New-Project Analysis

The president of the company you work for has asked you to evaluate the proposed acquisition of a new chromatograph for the firm’s R&D department. The equipment's basic price is $140,000, and it would cost another $35,000 to modify it for special use by your firm. The chromatograph, which falls into the MACRS 3-year class, would be sold after 3 years for $35,000. The MACRS rates for the first 3 years are 0.3333, 0.4445 and 0.1481. Use of the equipment would require an increase in net working capital (spare parts inventory) of $7,000. The machine would have no effect on revenues, but it is expected to save the firm $42,000 per year in before-tax operating costs, mainly labor. The firm's marginal federal-plus-state tax rate is 30%.

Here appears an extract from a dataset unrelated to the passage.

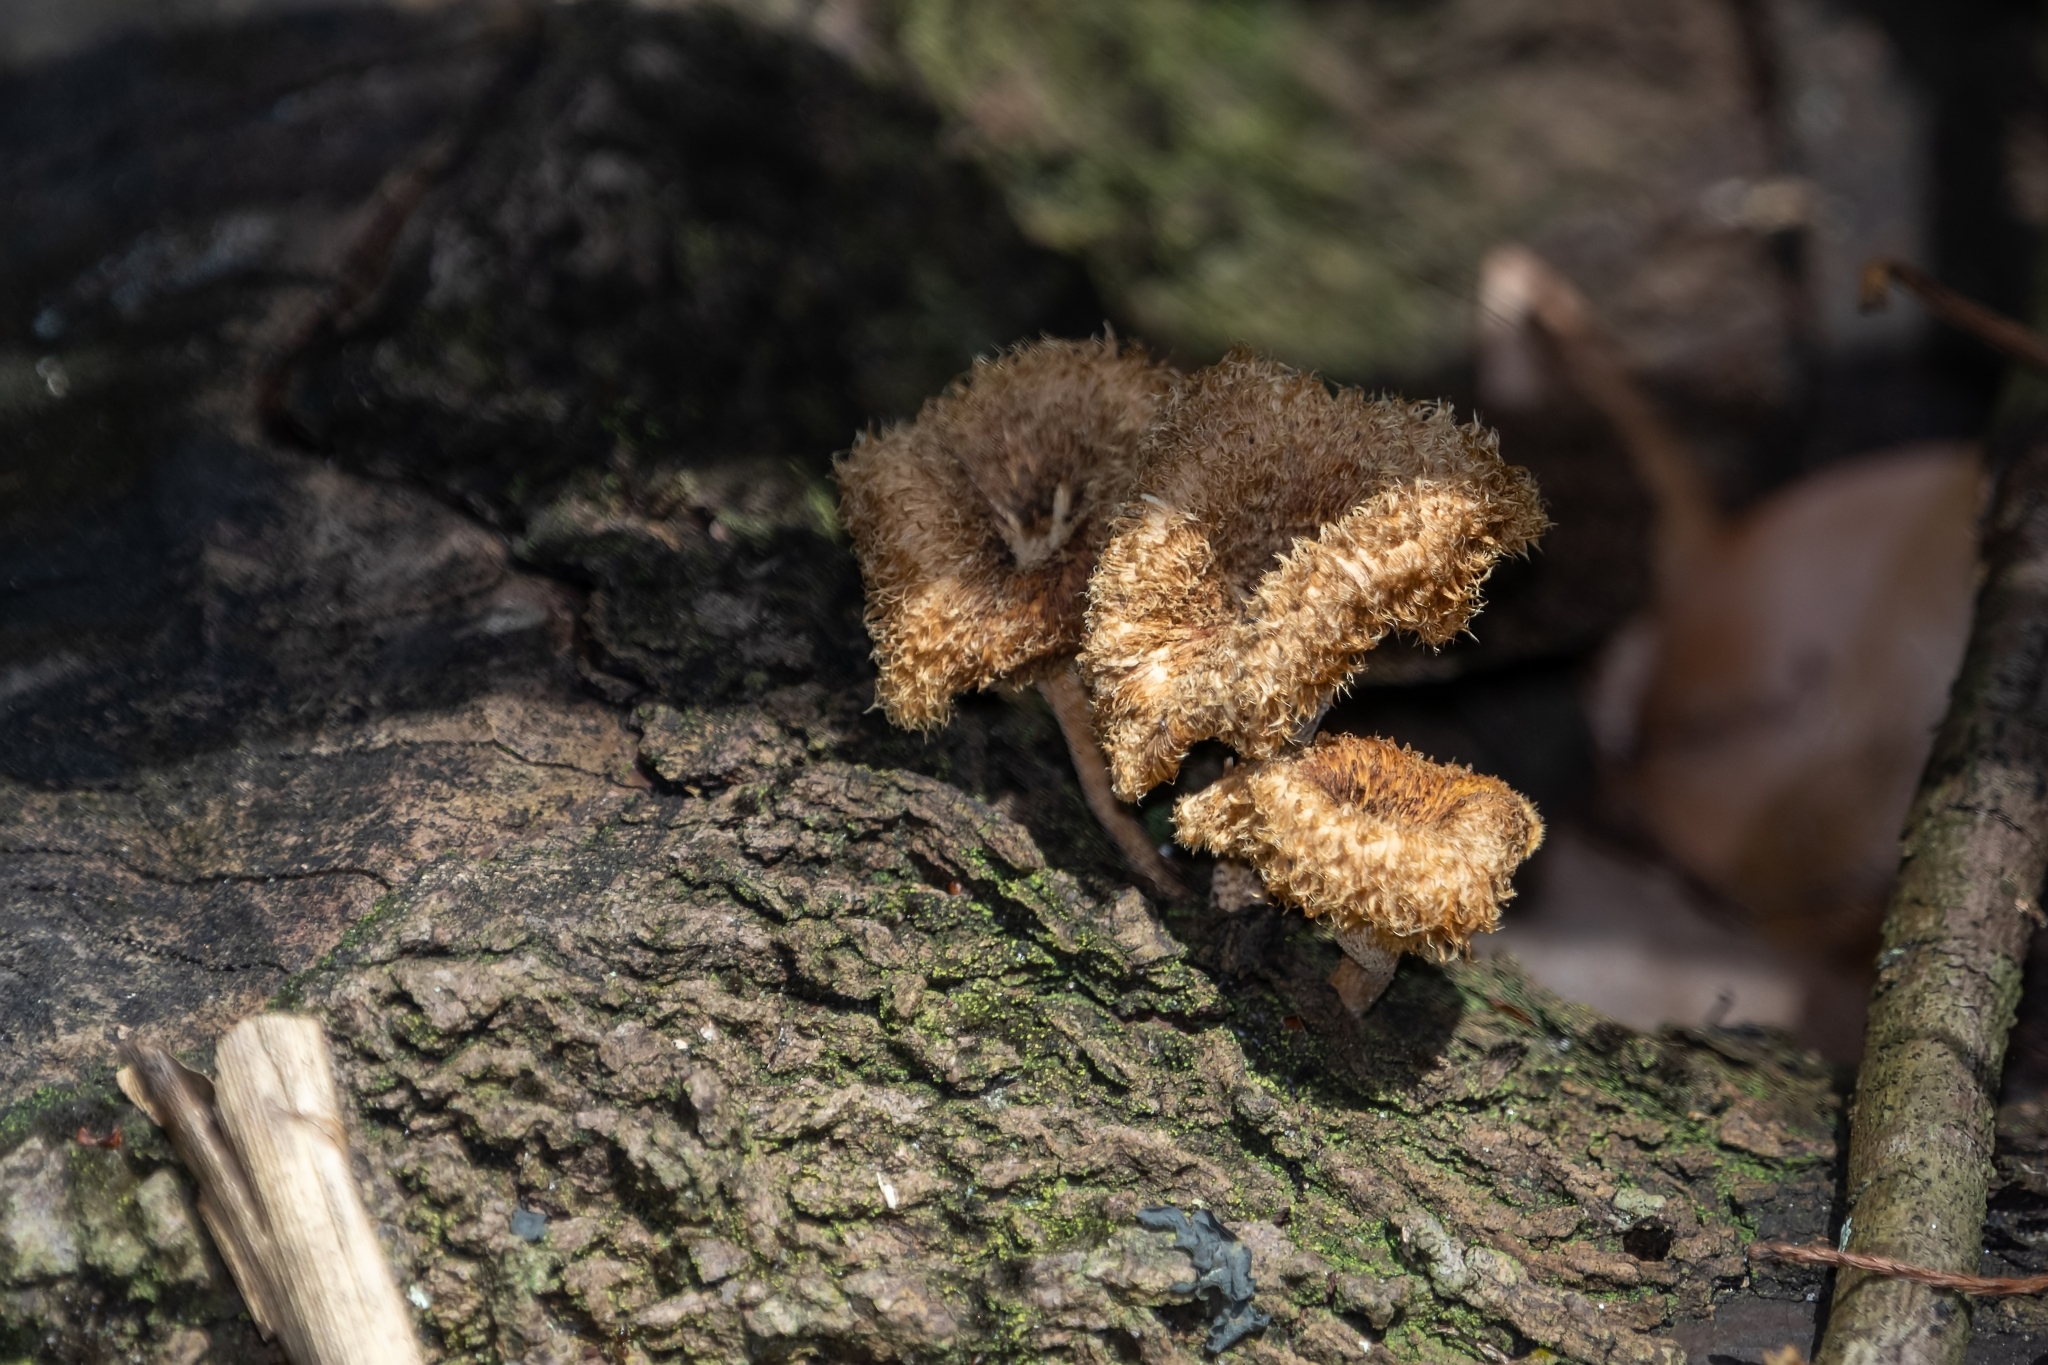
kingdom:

  1. What is the Year 0 net cash flow? If the answer is negative, use parentheses.
    $ ________



  2. What are the net operating cash flows in Years 1, 2, and 3? Do not round intermediate calculations. Round your answers to the nearest dollar.
    Year 1 $ ________
    Year 2 $ ________
    Year 3 $ ________

  3. What is the additional (nonoperating) cash flow in Year 3? Do not round intermediate calculations. Round your answer to the nearest dollar.
    $ ________



  4. If the project's cost of capital is 11%, should the chromatograph be purchased?